Comparison of the essential arginine residue in Escherichia coli ornithine and aspartate transcarbamylases

Abstract

The reaction of phenylglyoxal with Escherichia coli ornithine transcarbamylase (carbamoylphosphate: l-ornithine carbamoyltransferase, EC 2.1.3.3) leads to complete loss of enzymatic activity. The behavior of this reagent towards ornithine transcarbamylase is remarkably similar to that observed with E. coli aspartate transcarbamylase (carbamoylphosphate: l-aspartate carbamoyltransferase, EC 2.1.3.2) and its catalytic subunit (Kantrowitz, E.R. and Lipscomb, W.N. (1976) J. Biol. Chem. 251, 2688–2695). The rate of phenylglyoxal inactivation increases in the order ornithine transcarbamylase, catalytic subunit of aspartate transcarbamylase and aspartate transcarbamylase. For ornithine transcarbamylase, the substrate carbamyl phosphate alone or in combination with the substrate analog norvaline protect the enzyme from phenylglyoxal inactivation.

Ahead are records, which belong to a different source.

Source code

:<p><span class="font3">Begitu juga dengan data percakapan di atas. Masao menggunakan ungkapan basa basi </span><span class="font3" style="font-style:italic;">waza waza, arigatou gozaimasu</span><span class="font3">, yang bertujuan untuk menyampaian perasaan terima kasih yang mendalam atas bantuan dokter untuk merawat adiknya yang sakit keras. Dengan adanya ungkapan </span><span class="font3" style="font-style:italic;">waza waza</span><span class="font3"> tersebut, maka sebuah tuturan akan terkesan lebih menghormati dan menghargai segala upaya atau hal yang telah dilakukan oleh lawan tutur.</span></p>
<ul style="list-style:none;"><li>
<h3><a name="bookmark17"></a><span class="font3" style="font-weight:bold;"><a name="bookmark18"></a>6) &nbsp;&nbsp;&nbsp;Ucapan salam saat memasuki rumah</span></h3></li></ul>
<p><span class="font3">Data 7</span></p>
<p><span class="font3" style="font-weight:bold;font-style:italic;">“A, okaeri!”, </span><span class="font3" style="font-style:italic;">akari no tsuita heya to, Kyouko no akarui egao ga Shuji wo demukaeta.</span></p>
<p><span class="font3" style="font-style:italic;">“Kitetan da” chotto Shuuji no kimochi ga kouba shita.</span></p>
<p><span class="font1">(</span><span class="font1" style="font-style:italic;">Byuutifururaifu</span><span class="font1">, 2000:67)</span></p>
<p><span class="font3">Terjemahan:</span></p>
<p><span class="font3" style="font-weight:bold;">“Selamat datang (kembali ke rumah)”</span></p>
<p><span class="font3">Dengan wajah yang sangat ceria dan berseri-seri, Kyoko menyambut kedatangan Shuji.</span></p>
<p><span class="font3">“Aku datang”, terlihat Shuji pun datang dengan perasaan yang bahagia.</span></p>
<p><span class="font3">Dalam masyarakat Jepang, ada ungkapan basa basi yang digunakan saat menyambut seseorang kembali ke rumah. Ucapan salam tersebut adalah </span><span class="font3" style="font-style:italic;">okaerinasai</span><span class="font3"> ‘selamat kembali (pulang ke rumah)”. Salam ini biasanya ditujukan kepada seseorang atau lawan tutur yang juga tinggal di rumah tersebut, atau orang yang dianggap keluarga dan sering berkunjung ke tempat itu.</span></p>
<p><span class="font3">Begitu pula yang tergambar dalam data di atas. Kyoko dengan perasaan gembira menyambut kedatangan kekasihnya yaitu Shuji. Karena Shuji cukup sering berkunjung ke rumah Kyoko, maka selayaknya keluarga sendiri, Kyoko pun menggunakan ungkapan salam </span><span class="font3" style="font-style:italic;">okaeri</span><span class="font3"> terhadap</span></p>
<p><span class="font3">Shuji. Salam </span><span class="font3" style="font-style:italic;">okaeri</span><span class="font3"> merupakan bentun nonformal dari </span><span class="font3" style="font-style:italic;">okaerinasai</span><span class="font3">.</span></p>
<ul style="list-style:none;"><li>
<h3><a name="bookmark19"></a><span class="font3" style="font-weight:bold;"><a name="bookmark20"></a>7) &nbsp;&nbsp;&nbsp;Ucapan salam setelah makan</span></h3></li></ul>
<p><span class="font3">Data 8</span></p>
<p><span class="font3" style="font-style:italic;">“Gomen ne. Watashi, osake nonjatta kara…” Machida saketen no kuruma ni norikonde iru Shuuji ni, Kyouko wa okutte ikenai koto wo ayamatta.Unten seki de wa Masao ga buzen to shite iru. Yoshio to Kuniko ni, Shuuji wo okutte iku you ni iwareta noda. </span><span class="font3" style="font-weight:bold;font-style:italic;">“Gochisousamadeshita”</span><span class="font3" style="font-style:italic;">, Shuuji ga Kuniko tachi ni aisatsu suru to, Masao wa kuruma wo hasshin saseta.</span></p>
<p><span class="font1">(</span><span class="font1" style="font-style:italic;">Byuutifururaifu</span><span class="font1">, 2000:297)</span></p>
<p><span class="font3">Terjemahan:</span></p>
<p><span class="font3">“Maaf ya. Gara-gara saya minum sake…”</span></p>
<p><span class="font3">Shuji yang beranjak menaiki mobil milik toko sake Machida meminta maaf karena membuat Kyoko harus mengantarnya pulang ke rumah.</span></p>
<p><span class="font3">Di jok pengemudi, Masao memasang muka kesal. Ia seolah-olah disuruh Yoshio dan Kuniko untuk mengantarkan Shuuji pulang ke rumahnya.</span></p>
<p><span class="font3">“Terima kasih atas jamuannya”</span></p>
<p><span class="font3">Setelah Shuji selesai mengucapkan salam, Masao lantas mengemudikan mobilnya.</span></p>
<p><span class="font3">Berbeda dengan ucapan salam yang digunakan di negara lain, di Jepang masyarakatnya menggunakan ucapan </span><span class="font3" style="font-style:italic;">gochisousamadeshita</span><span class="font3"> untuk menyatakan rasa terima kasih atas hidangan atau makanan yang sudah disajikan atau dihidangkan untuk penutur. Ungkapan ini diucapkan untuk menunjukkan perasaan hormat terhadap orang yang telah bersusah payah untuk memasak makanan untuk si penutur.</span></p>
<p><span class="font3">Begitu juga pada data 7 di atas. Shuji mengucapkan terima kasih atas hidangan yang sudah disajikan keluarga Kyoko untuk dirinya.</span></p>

Under similar conditions, carbamyl phosphate or carbamyl phosphate plus succinate will protect the catalytic subunit of aspartate transcarbamylase in an almost identical manner. Using [¹⁴C]phenylglyoxal, the number of arginine residues involved in loss of activity was determined to be approx. three per ornithine transcarbamylase molecule or one arginine per active site. The data suggest that the arginine necessary for activity is involved in the binding of carbamyl phosphate to the enzyme. The similarity in phenylglyoxal reactivities combined with genetic and structural data suggest very strongly that there is an evolutionary relationship between ornithine transcarbamylase and the catalytic subunit of aspartate transcarbamylase.